Tuesday, March 28, 2017
no. 643 - rick reichardt
Who is the man: Rick Reichardt played mostly for the Washington Senators in 1970. He was traded from the Angels on April 27 of that year after just nine games in a deal for third baseman Ken McMullen. The Senators then traded Reichardt to the White Sox in February 1971.
Can ya dig it: You know how much I dislike cards of players without caps, but at least the bat on the shoulder somewhat evens out the caplessness.
Right on: This photo is likely from the same photo shoot as the one that appears on his 1967 Topps card, as you can see the Angels colors on his collar. It's also likely from the same photo shoot as Reichardt's 1968 and 1969 cards. Four of Reichardt's last five Topps cards show him looking to the left with a bat on his right shoulder.
You see that cat Reichardt is a bad mother: Reichardt was known as the richest bonus baby of all-time when the Angels won a bidding war by paying $200,000 in 1964. The bidding frenzy is often credited for starting MLB's amateur draft.

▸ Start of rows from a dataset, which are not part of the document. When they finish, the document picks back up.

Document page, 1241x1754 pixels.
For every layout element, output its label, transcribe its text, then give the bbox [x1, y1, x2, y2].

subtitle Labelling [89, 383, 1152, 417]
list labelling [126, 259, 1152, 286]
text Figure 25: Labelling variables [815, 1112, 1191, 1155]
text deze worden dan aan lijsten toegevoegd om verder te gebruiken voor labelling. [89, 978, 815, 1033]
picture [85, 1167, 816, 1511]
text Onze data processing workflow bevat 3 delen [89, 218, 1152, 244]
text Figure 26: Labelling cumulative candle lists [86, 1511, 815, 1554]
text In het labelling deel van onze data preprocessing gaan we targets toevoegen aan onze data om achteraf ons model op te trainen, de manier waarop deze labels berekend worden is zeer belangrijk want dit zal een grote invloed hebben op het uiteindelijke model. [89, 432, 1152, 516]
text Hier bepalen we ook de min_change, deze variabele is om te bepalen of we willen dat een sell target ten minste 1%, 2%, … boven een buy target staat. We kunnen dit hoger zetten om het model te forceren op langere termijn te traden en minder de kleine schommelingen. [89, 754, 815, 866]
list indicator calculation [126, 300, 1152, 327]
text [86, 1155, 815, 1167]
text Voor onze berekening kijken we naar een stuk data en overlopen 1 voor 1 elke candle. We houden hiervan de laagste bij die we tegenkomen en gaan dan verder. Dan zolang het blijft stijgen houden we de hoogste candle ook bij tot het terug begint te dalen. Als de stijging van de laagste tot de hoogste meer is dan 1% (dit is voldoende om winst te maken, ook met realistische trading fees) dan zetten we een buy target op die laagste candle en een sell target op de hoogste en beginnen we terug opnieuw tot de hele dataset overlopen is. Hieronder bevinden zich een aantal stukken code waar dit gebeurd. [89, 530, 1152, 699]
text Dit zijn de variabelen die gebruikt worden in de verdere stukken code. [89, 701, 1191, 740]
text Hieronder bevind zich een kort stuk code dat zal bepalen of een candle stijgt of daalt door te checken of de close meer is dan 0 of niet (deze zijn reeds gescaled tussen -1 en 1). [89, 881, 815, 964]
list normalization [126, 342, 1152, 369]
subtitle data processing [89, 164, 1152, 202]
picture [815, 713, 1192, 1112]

Shut your mouth: The write-up on the back of Reichardt's 1967 Topps card begins thusly: "In case you're wondering where the next superstar is coming from, cast an eye at the California Angels' Rick Reichardt."
No one understands him but his woman: It's a mystery why Reichardt did not appear on a Topps baseball card after his '71 card was issued. Reichardt enjoyed one of his best seasons in 1971 but didn't appear in the very large 1972 set. He also played enough in 1972 to show in the 1973 set and you could argue for his inclusion in the 1974 set, too. I wonder if it was a licensing deal (much like Rusty Staub at the same time)?
(A word about the back): Fifty-six major leaguers have hit two home runs in an inning. But at the time Reichardt accomplished the feat, only 13 players had.